§ **Extracted data entries**:

^^^^^^^^^^^^^^^^

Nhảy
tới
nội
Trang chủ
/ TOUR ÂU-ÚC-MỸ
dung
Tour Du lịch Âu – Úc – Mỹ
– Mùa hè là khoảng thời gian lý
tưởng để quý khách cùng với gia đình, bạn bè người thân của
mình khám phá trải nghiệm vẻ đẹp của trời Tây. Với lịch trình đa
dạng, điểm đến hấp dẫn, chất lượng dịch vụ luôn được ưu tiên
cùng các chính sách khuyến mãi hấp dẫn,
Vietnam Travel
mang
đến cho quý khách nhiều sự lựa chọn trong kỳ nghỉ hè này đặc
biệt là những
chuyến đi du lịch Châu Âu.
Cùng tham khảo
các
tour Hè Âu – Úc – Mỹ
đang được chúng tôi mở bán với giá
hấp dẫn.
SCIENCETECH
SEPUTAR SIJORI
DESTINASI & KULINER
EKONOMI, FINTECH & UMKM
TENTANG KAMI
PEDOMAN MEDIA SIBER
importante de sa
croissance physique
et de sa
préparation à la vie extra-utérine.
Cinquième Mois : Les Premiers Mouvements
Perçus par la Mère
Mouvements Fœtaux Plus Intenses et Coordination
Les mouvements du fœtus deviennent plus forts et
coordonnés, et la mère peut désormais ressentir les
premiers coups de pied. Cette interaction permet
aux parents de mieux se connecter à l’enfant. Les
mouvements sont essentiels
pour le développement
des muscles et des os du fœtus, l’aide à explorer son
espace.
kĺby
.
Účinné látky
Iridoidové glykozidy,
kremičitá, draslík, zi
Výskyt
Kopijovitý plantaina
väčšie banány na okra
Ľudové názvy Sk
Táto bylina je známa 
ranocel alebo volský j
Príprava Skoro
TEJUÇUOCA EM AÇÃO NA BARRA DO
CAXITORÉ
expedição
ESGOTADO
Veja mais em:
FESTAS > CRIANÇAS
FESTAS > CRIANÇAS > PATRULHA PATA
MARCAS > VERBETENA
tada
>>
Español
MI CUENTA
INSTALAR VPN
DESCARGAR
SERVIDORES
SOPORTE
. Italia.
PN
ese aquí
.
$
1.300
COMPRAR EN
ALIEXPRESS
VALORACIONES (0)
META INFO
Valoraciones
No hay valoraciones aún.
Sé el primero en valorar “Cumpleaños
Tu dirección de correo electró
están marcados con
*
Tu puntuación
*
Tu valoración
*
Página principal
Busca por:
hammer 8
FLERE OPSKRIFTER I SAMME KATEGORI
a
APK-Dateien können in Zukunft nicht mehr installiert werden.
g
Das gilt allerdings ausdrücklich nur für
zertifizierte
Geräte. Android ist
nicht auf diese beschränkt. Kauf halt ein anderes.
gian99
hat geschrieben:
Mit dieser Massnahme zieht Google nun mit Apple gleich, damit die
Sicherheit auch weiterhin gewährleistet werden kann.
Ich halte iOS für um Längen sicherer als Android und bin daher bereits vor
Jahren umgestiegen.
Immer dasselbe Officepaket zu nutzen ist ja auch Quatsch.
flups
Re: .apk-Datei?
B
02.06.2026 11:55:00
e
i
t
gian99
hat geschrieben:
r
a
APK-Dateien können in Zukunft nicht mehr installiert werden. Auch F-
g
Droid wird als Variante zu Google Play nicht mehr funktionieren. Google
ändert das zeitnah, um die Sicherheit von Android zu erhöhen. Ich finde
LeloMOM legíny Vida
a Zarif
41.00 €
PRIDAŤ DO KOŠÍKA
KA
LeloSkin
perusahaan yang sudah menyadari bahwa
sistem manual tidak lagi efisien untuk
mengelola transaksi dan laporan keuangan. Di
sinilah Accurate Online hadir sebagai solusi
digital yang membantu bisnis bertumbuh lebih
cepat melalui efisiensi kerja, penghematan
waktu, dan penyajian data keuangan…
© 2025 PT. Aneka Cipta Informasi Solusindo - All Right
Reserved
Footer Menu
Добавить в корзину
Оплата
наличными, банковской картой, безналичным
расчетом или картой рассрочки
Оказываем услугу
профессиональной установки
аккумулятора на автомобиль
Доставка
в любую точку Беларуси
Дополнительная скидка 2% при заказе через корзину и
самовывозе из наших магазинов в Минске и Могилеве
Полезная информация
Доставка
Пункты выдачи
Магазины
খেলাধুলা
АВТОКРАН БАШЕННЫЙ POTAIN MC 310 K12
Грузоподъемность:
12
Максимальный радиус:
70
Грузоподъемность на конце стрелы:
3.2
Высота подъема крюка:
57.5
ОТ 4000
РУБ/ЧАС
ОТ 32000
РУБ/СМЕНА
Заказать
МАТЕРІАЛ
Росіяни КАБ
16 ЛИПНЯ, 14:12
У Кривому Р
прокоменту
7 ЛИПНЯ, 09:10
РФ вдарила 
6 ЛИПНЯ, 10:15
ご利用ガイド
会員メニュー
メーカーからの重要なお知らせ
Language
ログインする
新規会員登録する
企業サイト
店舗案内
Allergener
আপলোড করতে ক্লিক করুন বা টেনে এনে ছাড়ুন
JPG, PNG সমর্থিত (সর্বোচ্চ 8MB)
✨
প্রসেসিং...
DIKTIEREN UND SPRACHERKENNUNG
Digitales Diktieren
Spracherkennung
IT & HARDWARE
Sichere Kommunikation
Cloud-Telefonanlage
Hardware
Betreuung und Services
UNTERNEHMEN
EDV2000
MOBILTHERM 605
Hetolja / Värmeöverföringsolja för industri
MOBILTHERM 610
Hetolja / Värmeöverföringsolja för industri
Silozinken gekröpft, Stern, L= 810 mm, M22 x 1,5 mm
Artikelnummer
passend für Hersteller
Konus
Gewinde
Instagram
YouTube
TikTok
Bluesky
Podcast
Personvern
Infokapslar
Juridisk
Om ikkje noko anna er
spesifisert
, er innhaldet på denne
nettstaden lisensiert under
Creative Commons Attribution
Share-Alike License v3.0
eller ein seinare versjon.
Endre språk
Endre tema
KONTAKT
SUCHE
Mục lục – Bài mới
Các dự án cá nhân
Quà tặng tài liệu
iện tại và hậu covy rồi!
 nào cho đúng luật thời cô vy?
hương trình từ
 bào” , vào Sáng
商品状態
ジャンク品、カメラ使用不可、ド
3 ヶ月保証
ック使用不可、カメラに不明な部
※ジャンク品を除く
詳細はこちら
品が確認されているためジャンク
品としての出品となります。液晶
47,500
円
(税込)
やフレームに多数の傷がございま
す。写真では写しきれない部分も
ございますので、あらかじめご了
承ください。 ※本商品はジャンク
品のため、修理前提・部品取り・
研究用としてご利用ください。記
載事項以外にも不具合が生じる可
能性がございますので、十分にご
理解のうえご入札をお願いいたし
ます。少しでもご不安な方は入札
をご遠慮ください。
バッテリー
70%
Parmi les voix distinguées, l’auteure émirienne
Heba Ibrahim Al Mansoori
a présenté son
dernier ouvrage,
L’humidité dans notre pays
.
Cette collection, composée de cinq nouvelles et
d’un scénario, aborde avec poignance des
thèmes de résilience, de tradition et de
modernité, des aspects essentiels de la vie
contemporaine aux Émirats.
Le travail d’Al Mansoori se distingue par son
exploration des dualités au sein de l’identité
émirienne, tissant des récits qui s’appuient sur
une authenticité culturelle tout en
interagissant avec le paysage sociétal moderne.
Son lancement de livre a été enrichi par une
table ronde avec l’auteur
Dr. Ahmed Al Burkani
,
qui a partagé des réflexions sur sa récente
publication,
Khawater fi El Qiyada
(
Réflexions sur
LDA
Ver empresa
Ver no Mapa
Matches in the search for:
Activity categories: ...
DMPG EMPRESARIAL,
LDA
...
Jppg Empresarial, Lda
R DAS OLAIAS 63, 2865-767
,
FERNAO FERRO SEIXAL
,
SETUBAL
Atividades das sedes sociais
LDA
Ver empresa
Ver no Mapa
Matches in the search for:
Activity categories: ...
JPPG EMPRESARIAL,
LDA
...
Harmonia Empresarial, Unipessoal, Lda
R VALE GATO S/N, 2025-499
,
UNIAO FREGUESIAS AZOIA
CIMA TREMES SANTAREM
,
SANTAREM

^^^^^^^^^^^^^^^^

§ **Task goal**: Find every line in the records above that contains the word "Sicherheit", and copy each one.

§ **Problem solution**:
Sicherheit auch weiterhin gewährleistet werden kann.
ändert das zeitnah, um die Sicherheit von Android zu erhöhen. Ich finde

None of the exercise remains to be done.